Conjecture of van der Holst and Pendavingh related to bound for Colin de Verdière invariant

Kaluza and Tancer have actually proved $\mu(G)\leq\sigma(G)$ in 2019: See their proof in the preprint "Even maps, the Colin de Verdière number, and representations of graphs" on arxiv. Here is the link https://arxiv.org/pdf/1907.05055.pdf

You are right, the invariant $\sigma(G)$ of Holst and Pendavingh does not seem to have an established name yet.
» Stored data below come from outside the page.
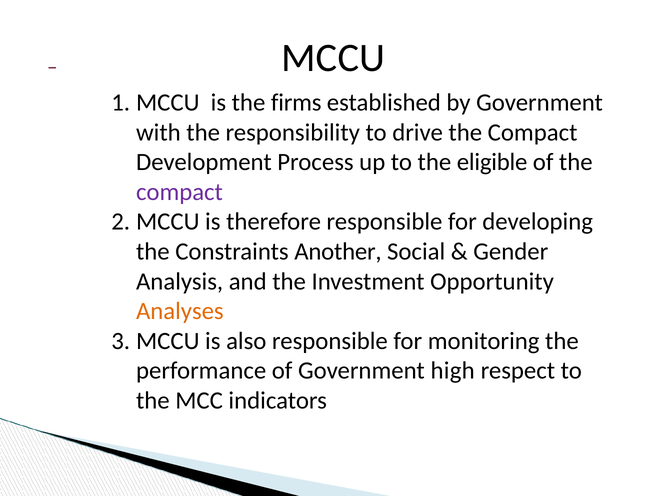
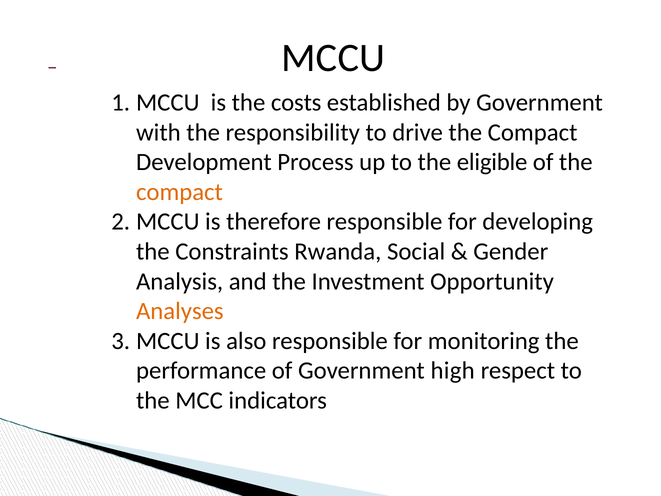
firms: firms -> costs
compact at (179, 192) colour: purple -> orange
Another: Another -> Rwanda
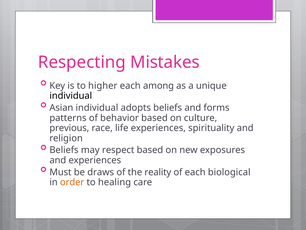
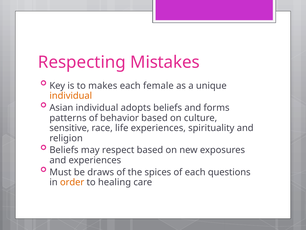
higher: higher -> makes
among: among -> female
individual at (71, 96) colour: black -> orange
previous: previous -> sensitive
reality: reality -> spices
biological: biological -> questions
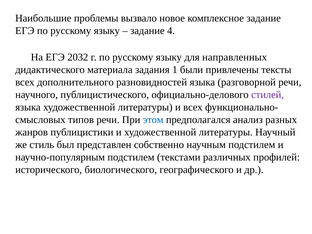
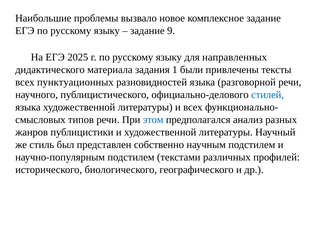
4: 4 -> 9
2032: 2032 -> 2025
дополнительного: дополнительного -> пунктуационных
стилей colour: purple -> blue
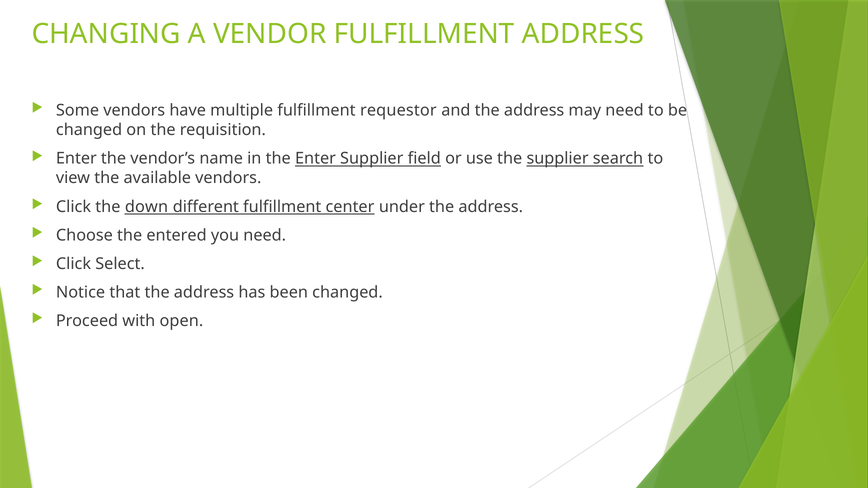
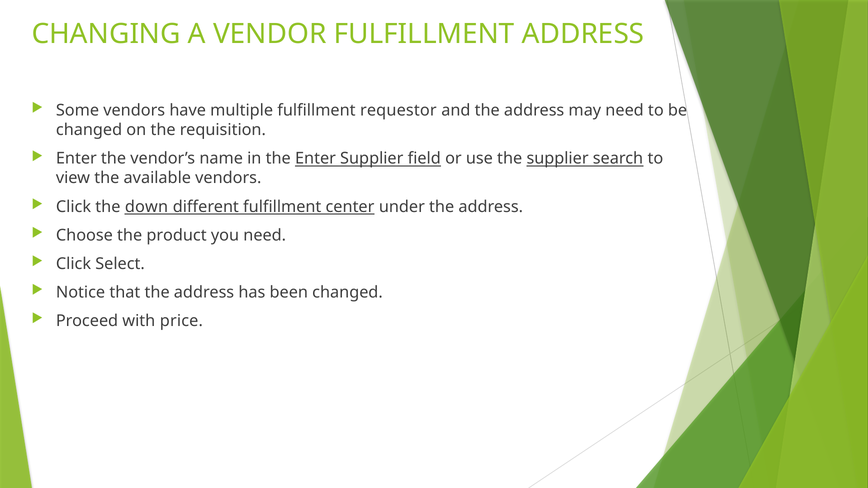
entered: entered -> product
open: open -> price
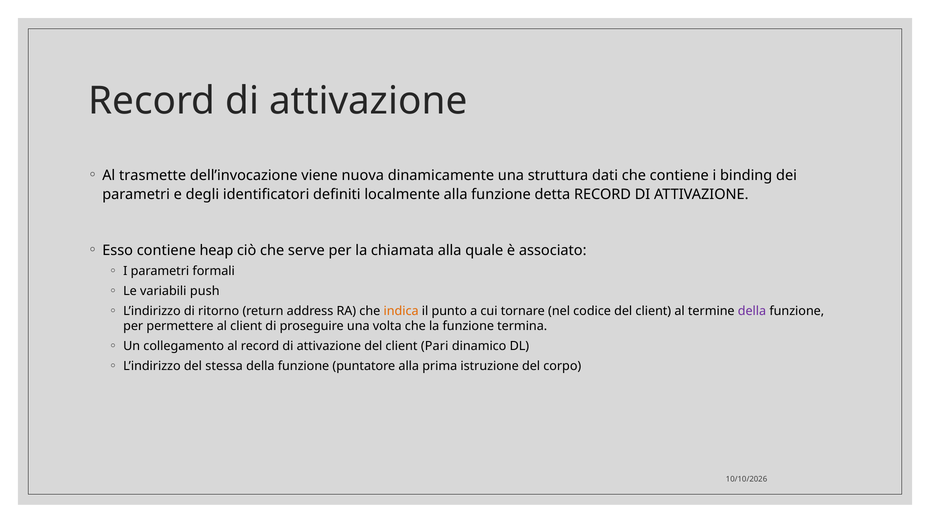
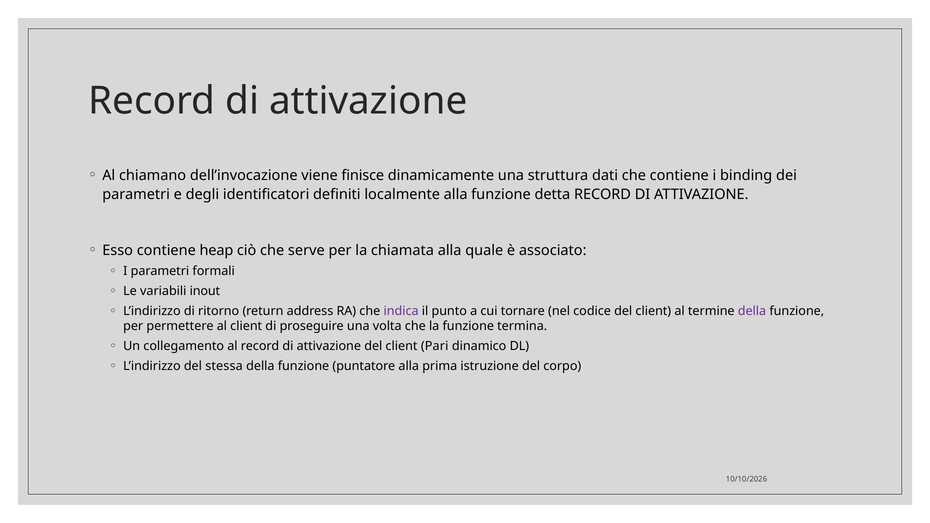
trasmette: trasmette -> chiamano
nuova: nuova -> finisce
push: push -> inout
indica colour: orange -> purple
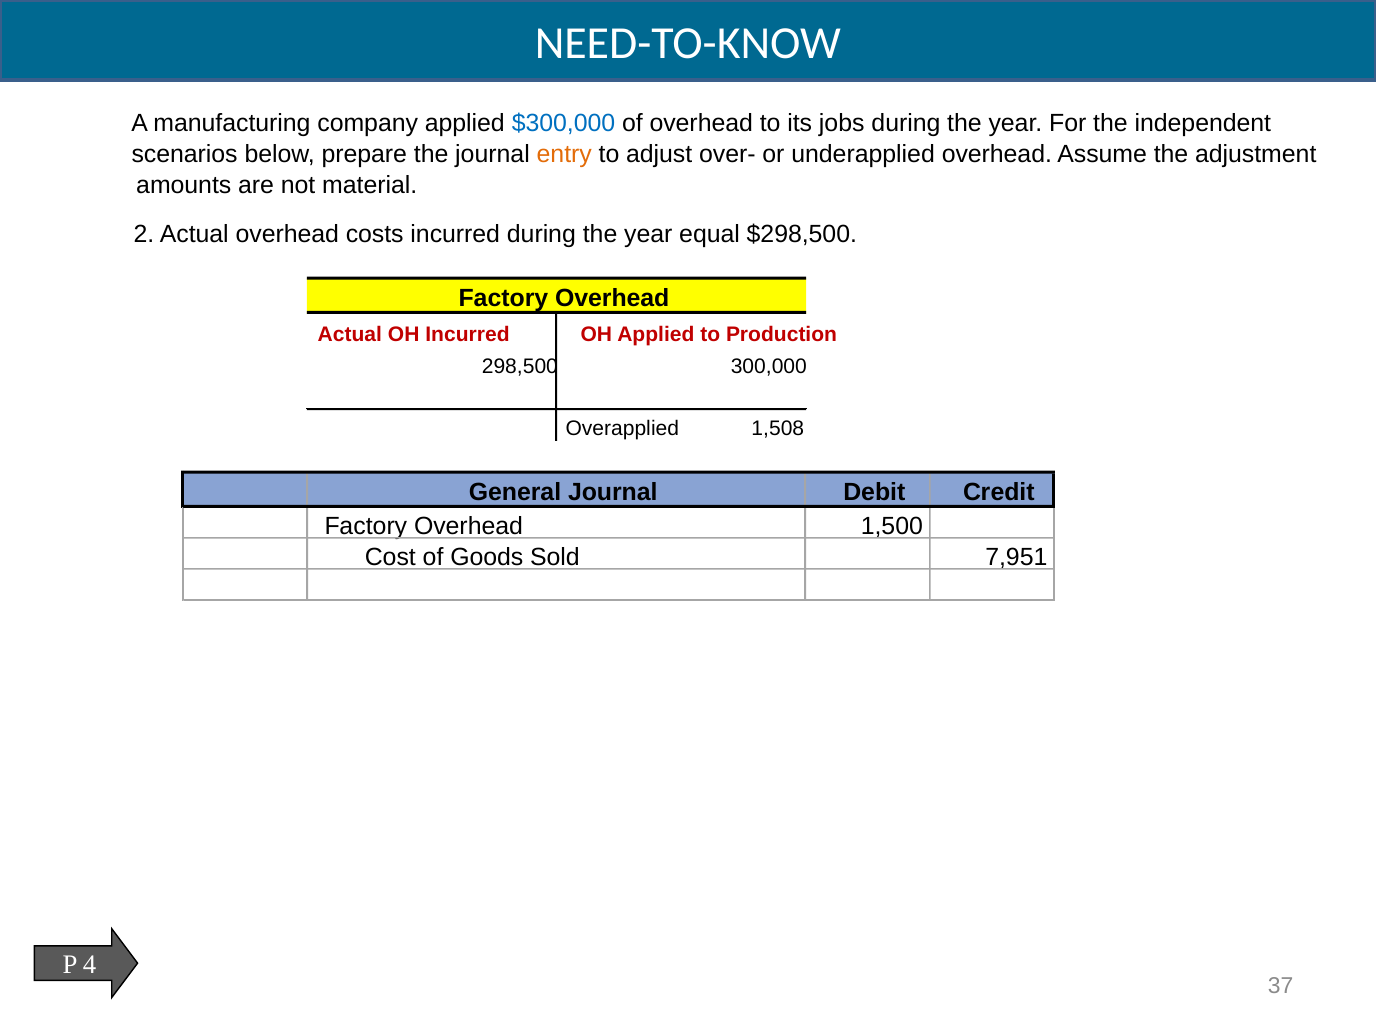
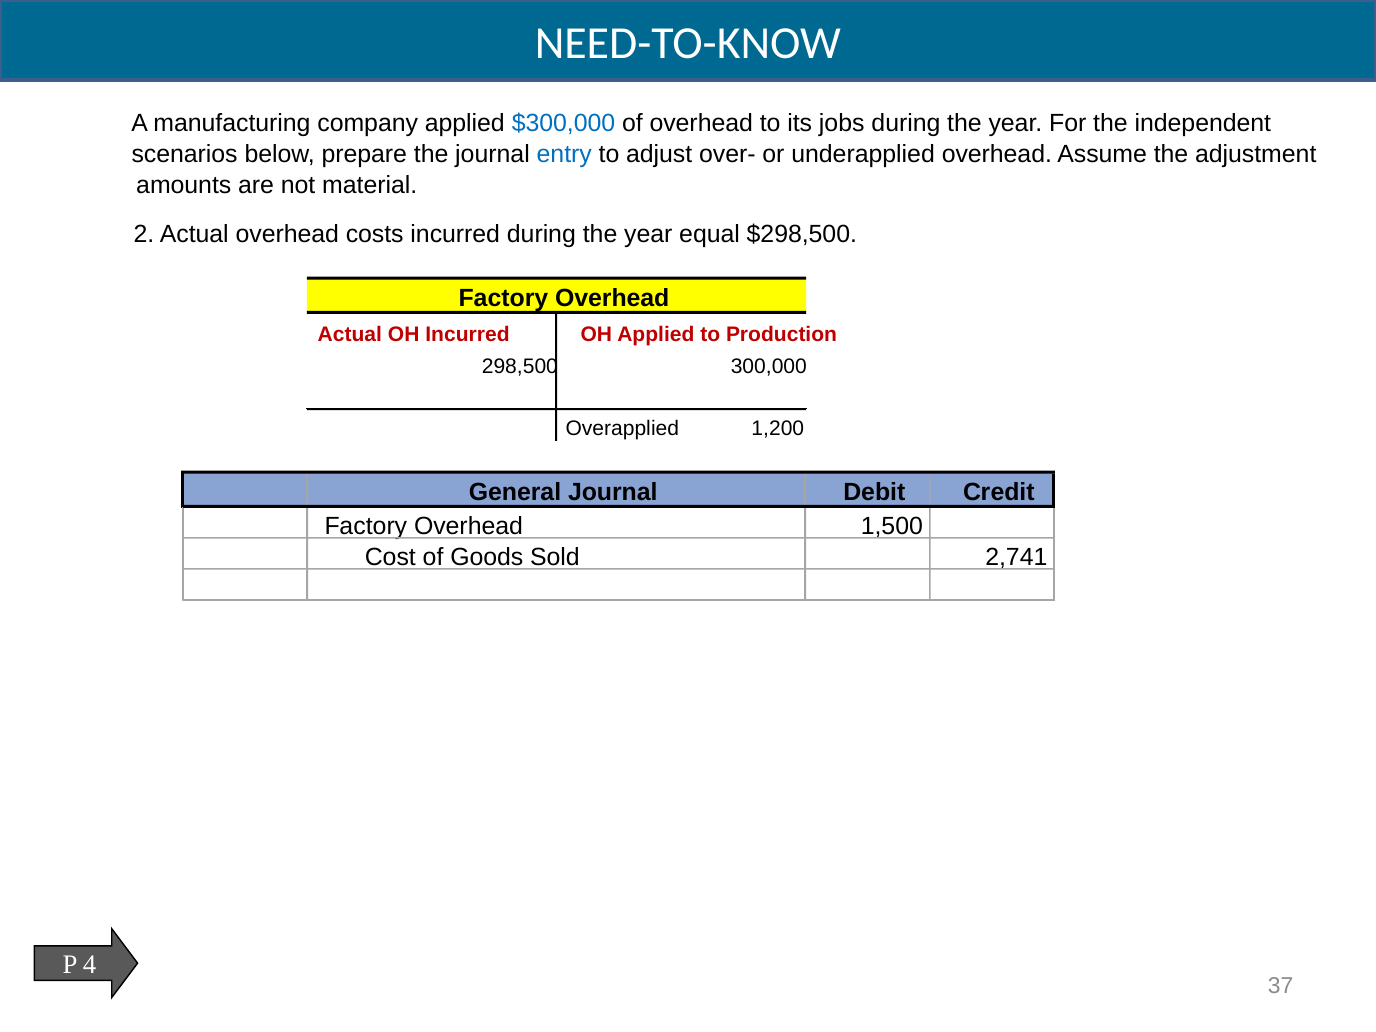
entry colour: orange -> blue
1,508: 1,508 -> 1,200
7,951: 7,951 -> 2,741
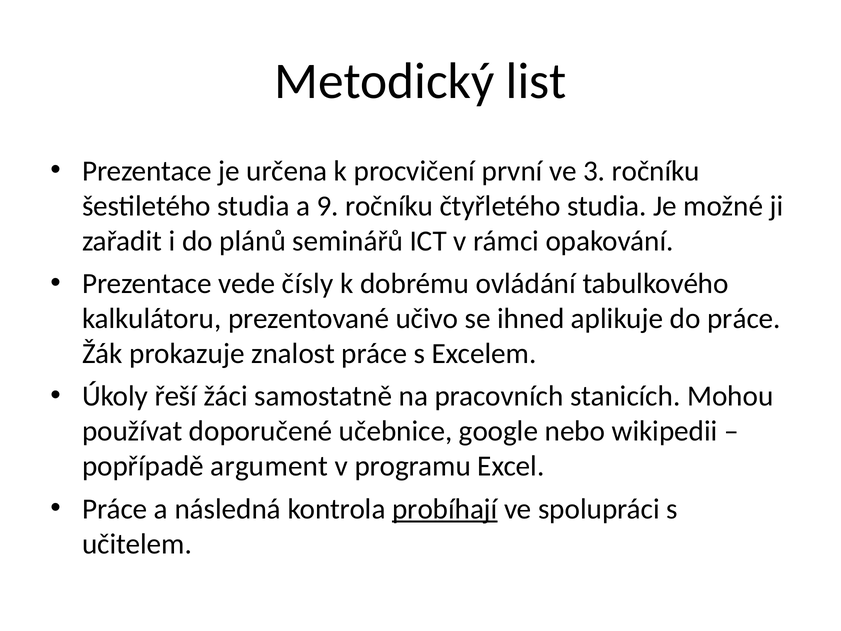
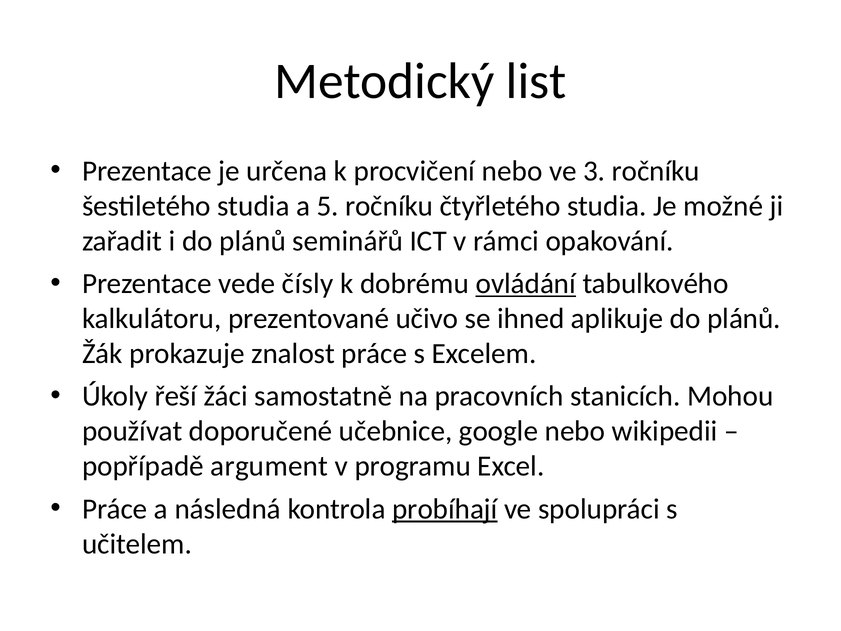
procvičení první: první -> nebo
9: 9 -> 5
ovládání underline: none -> present
aplikuje do práce: práce -> plánů
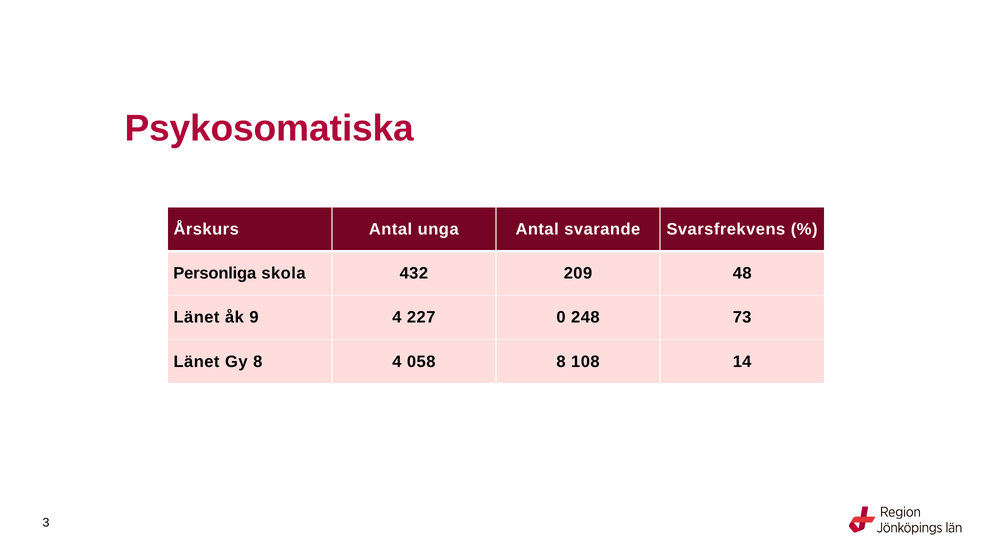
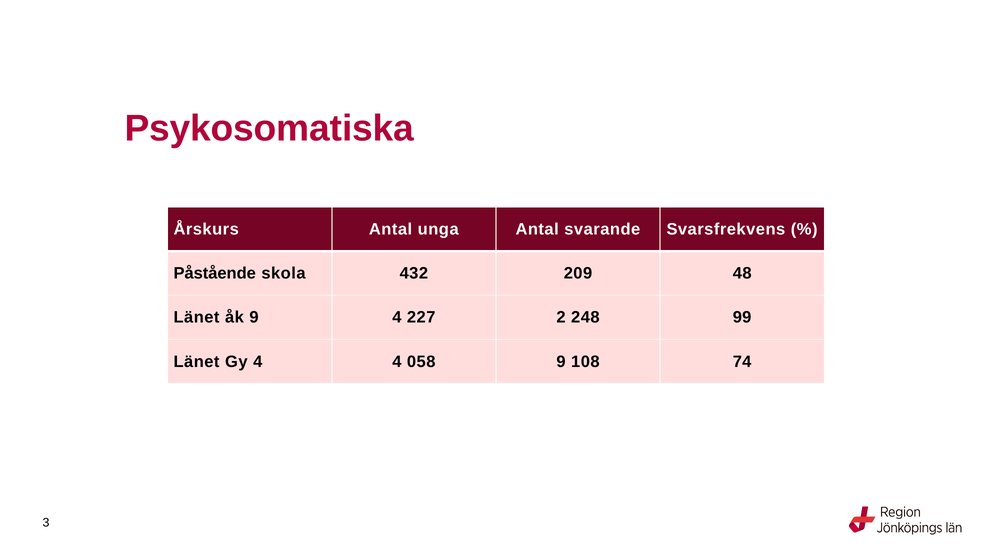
Personliga: Personliga -> Påstående
0: 0 -> 2
73: 73 -> 99
Gy 8: 8 -> 4
058 8: 8 -> 9
14: 14 -> 74
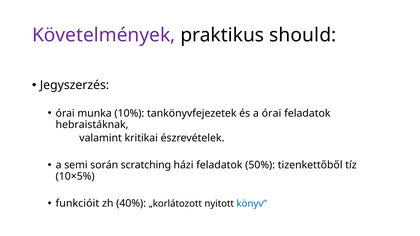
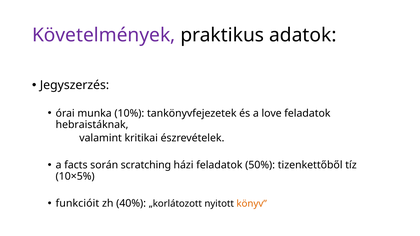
should: should -> adatok
a órai: órai -> love
semi: semi -> facts
könyv colour: blue -> orange
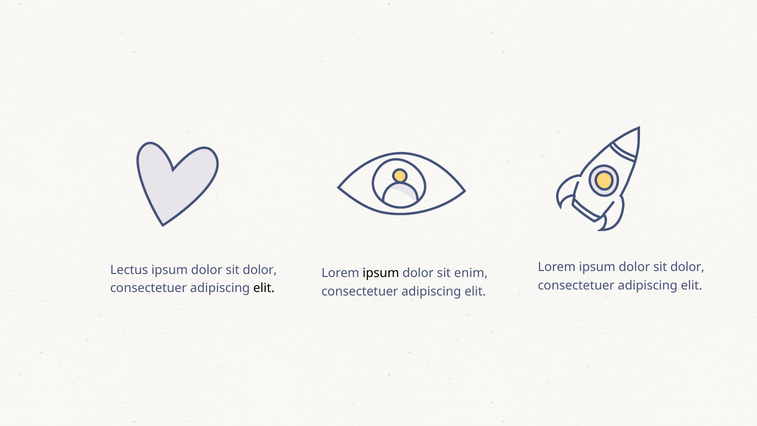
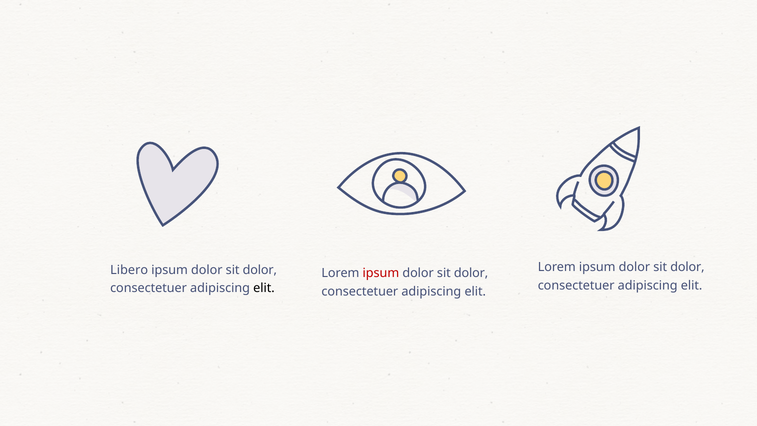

I would like to add one important aspect: it was known that $\mu(G)$ and $\sigma(G)$ can deviate by a large amount for larger values $k$. Now we have the proof of the improved (sharper) bound $\mu(G)\leq\sigma(G)$, but even though this is an improvement, Kaluza and Tancer also showed that a large gap exists already for small values of $k$: They showed there is a graph $G$ such that $\mu(G)\leq7$ and $\sigma(G)\geq8$ ("Even maps, the Colin de Verdière number, and representations of graphs" on arxiv. Here is the link https://arxiv.org/pdf/1907.05055.pdf).
Now, a suspension of $G$ (adding a new vertex to $G$ and connecting it to all vertices of $G$) increases both $\mu(G)$ and $\sigma(G)$ by exactly one (unless $G$ is the complement of $K_2$). Therefore $\mu(G)\leq7$ and $\sigma(G)\geq8$ implies that for every $k \in\mathbb N$, $k \geq 7$, there must exist a graph $G_k$ with $\mu(G)\leq k$ and $\sigma(G)\geq k+1$, i.e. strict inequality for all large values of $k$. Finally, the authors also show that the gap between $\mu(G)$ and $\sigma(G)$ is asymptotically large.